Eventually he heard the sounds of boxes and footsteps and withdrew from his place beneath the stairs to see what was happening. The family was leaving and moving men were emptying the House of it’s contents.
He retreated beneath the stairs and waited until nightfall to see what would happen and when he next left his hiding place, The House was empty.
There was no family to watch and no life to cling onto. The House seemed to be dying just as he had died so many years back. And a silence took over the House.
In the quiet of The House, he thought about all the years he had been here and wondered how many more he would be forced to stay. He had come to understand that his role as watcher was just as much a blessing as it was curse. He couldn't leave, but he was invited to participate in the love and happiness of a family he would never have to be part of.
A silent observer of the children and the lives that would come and go through this House and these walls, until a replacement came to take his place. He resigned himself to watch over the House until a new caretaker came along.
Unlike the men who watched this House before him though, his House was empty and there was no family to give it life.
Mr. Crawford, Mr. Updike and Mr. Smith before him, had families to care for and children to talk to in the quiet hours of the night. Dick had only empty bedrooms and silent halls to talk to and wander about through the silent hours of the night.
In life, he enjoyed his time alone.
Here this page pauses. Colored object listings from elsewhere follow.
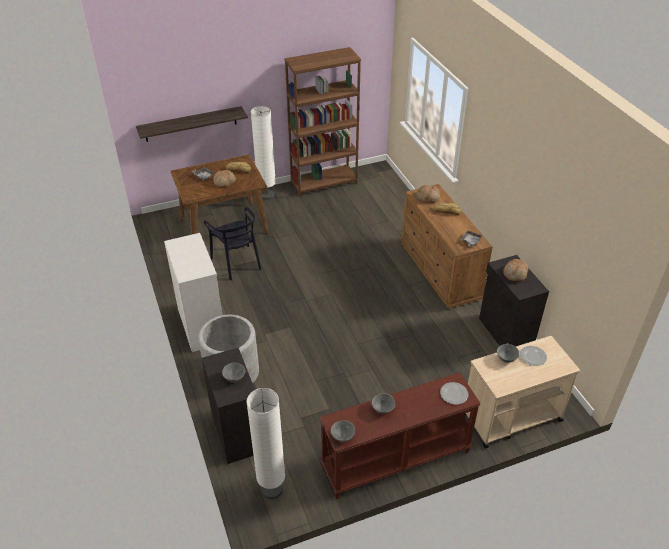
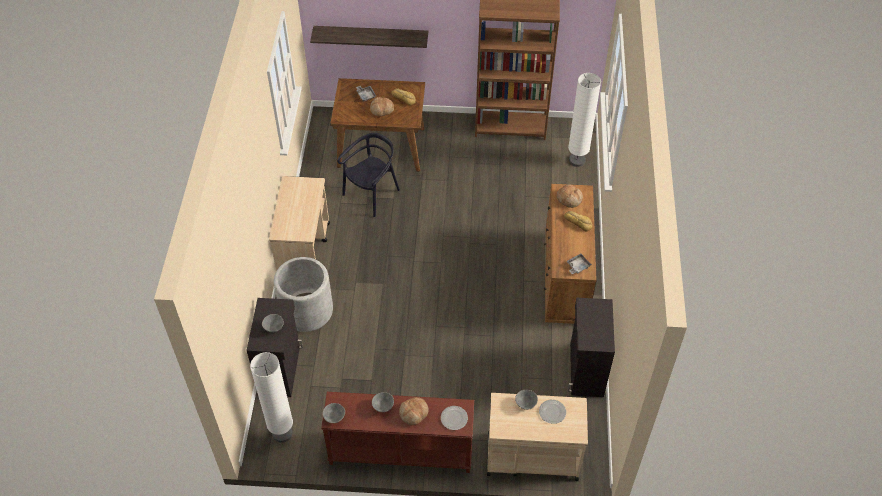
camera: 25 degrees right, 10 degrees up
white dresser [164,233,222,352] -> beige cart [269,176,330,271]
black chair [204,207,261,280] -> black chair turned 135 degrees counterclockwise [337,133,400,217]
white floor lamp [251,106,276,200] -> white floor lamp moved to [568,73,601,167]
bread [503,259,528,282] -> bread moved to [399,397,428,425]

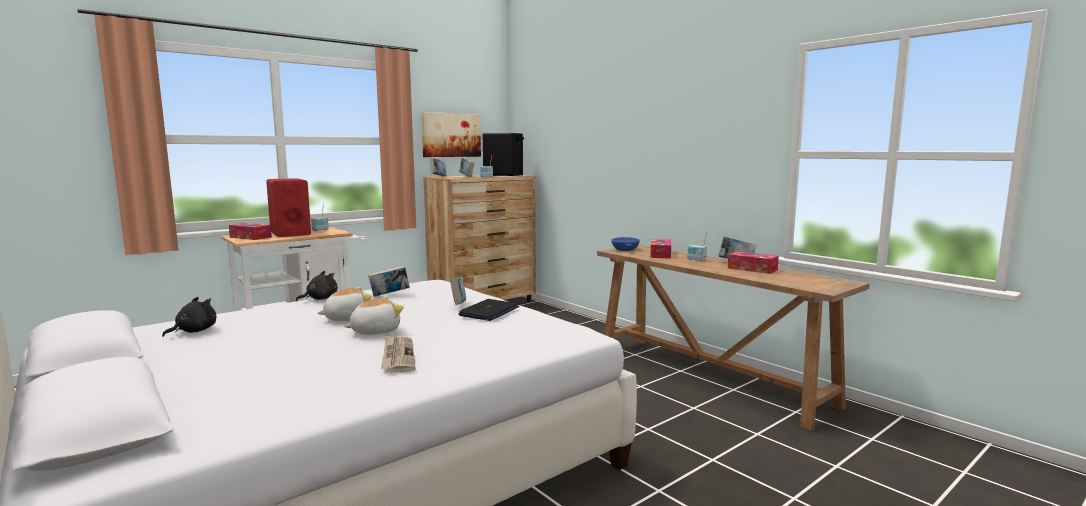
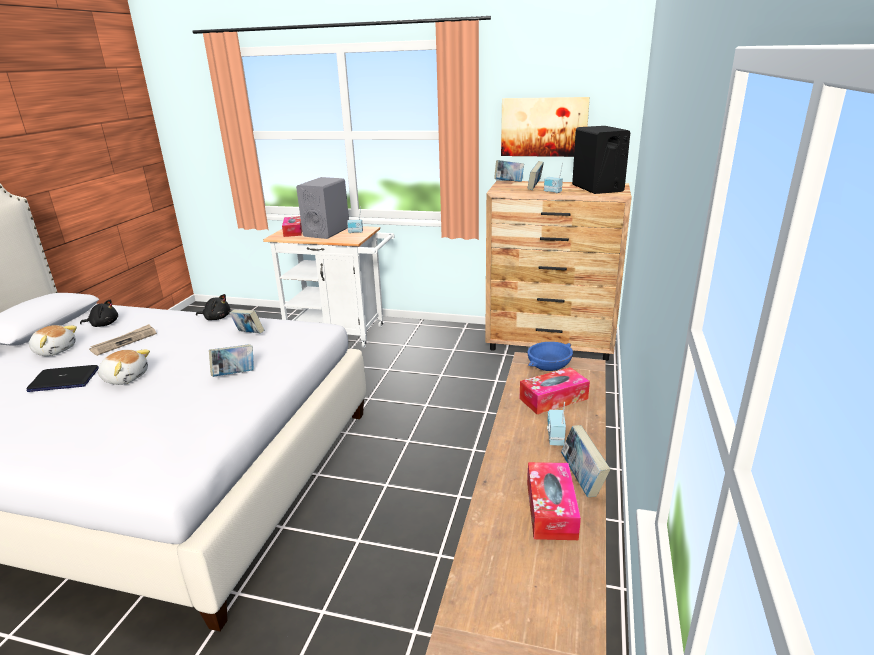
camera: 55 degrees right, 15 degrees up
red speaker [266,178,311,237] -> grey speaker [296,177,349,239]
plush toy [317,287,372,321] -> plush toy moved to [29,325,77,356]
newspaper [381,336,415,373] -> newspaper moved to [89,324,157,356]
laptop [459,299,519,321] -> laptop moved to [26,365,99,392]

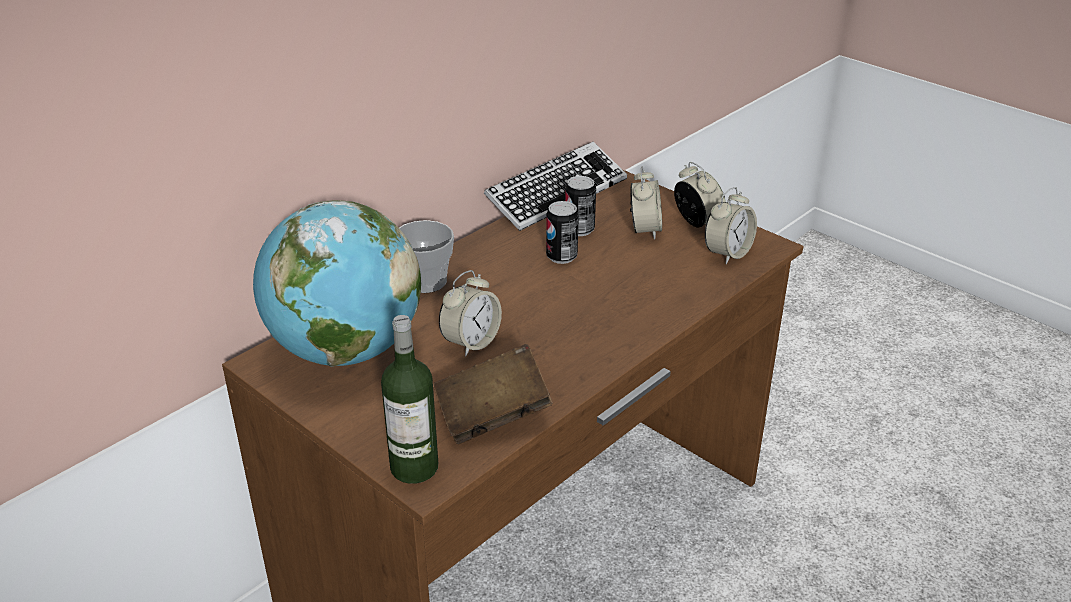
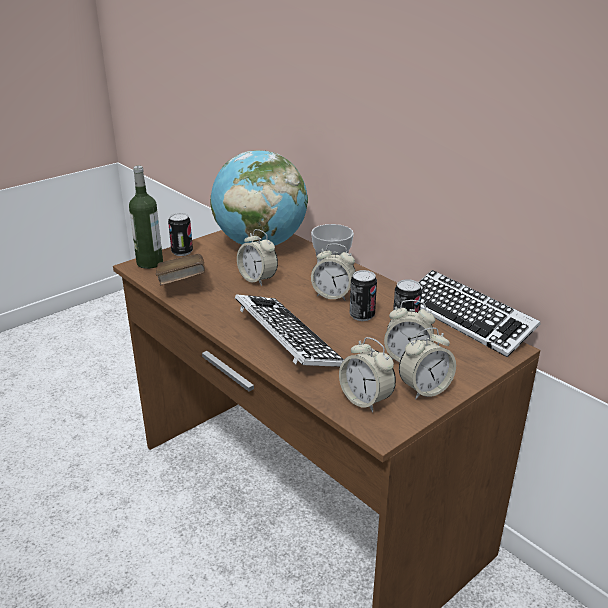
camera: 95 degrees right, 5 degrees down
none -> can [168,213,193,256]
none -> keyboard [235,294,343,367]
none -> alarm clock [311,243,356,301]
A double vodka at the end of the bar. An afternoon painting by himself with only his music to keep him company.
In death, he found his existence quite lonely. Oh sure, the mice made for decent entertainment at first, but when the crumbs were all eaten, they left and his loneliness became complete.
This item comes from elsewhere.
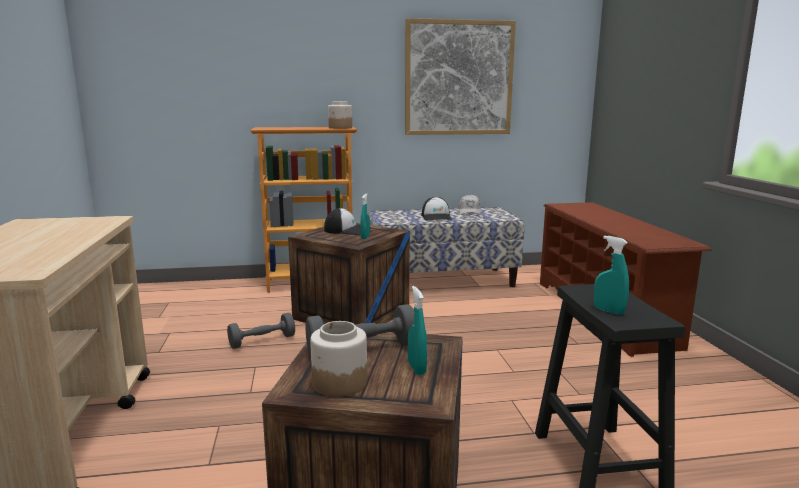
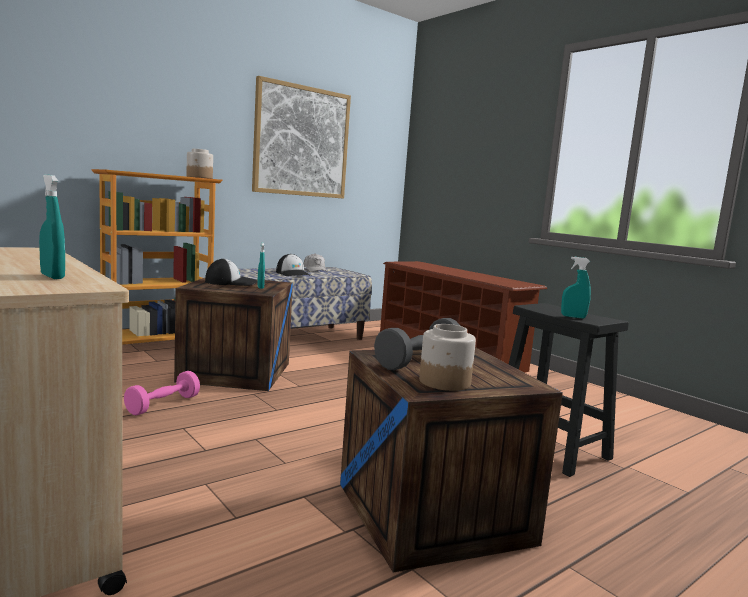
camera: 30 degrees left, 5 degrees down
grey dumbbell [227,313,295,349] -> pink dumbbell [124,371,200,415]
turquoise spray bottle [408,286,427,375] -> turquoise spray bottle moved to [39,174,65,279]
Dick remembered climbing the stairs to tell his children good night, but those children were now beyond his reach. He remembered sitting at the snack bar listening the the New England rain in the mornings, drinking his coffee. Now however, all he had were the echoes of memories to fill his hours, months and years, waiting for his replacement to come.
His hope had been stirred sometime back, although he could not remember when. A realtor came to eye the damage abandonment had wrought upon the old place. He hid in the back closet for fear that he might blow past the cobwebs and startle the young woman.
She left, never knowing that he was cursed to walk these floors until the next man of the house passed on to take his place. Her presence however, gave the house some life, even if it was just for an afternoon.
Why had she come, and when would the next family come in, he wondered? Would a new man move in or was his time as the watcher unending? The questions began to pile up when it seemed the house would never be occupied again.
And that was when he noticed the sign in the front yard. He dare not step outside for fear that he may never find his way back, but he saw the sign that said, “New Development Coming in Spring 2021”
What did that mean, what was coming and what would happen to his watch? He returned to his place under the stairs to think and before he knew it, he heard the rumble of machinery shake the walls of the House.
He peered though the window where he could see buds on the branches of the trees out front and the brilliant shade of green grass. He longed to smell the grass once more, but knew he had not heard the call yet.
Through the window, he watched the giant tires of the machine dig up the wet grassy soil of the front yard, as they moved in to tear The House down.